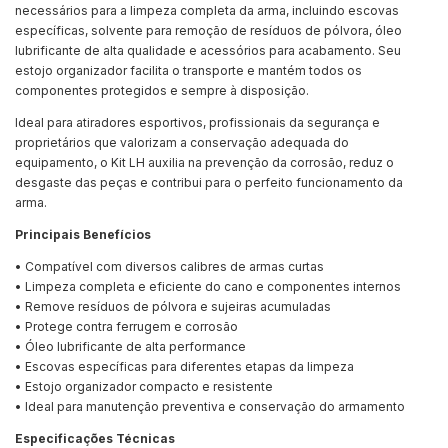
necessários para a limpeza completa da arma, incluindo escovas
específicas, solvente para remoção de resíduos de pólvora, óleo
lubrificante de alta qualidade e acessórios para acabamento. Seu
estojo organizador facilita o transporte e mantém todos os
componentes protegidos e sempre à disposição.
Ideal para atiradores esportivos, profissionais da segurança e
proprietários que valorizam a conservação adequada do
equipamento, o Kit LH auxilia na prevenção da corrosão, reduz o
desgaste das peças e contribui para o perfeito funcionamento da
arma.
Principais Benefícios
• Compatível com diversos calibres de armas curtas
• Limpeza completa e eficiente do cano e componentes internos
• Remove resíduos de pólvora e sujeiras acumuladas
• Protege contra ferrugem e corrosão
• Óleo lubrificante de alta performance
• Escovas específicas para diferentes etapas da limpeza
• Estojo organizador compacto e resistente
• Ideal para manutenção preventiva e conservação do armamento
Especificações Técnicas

= = = = =

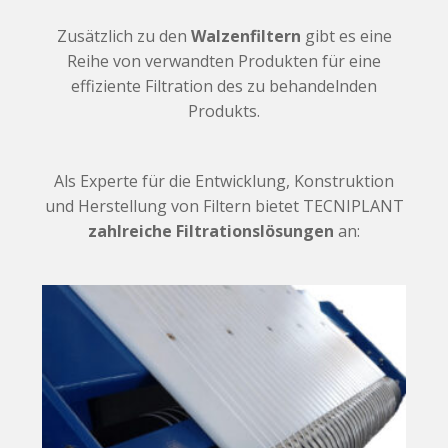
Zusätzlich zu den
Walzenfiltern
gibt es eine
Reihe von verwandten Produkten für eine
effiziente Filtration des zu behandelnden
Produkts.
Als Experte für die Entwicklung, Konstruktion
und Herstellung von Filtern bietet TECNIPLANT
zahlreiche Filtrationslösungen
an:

= = = = =

### Your task
Copy the text of the records word for word, beginning at the line that contains "necessários para a" and ending after the line that contains "Especificações Técnicas".

### Expected answer
necessários para a limpeza completa da arma, incluindo escovas
específicas, solvente para remoção de resíduos de pólvora, óleo
lubrificante de alta qualidade e acessórios para acabamento. Seu
estojo organizador facilita o transporte e mantém todos os
componentes protegidos e sempre à disposição.
Ideal para atiradores esportivos, profissionais da segurança e
proprietários que valorizam a conservação adequada do
equipamento, o Kit LH auxilia na prevenção da corrosão, reduz o
desgaste das peças e contribui para o perfeito funcionamento da
arma.
Principais Benefícios
• Compatível com diversos calibres de armas curtas
• Limpeza completa e eficiente do cano e componentes internos
• Remove resíduos de pólvora e sujeiras acumuladas
• Protege contra ferrugem e corrosão
• Óleo lubrificante de alta performance
• Escovas específicas para diferentes etapas da limpeza
• Estojo organizador compacto e resistente
• Ideal para manutenção preventiva e conservação do armamento
Especificações Técnicas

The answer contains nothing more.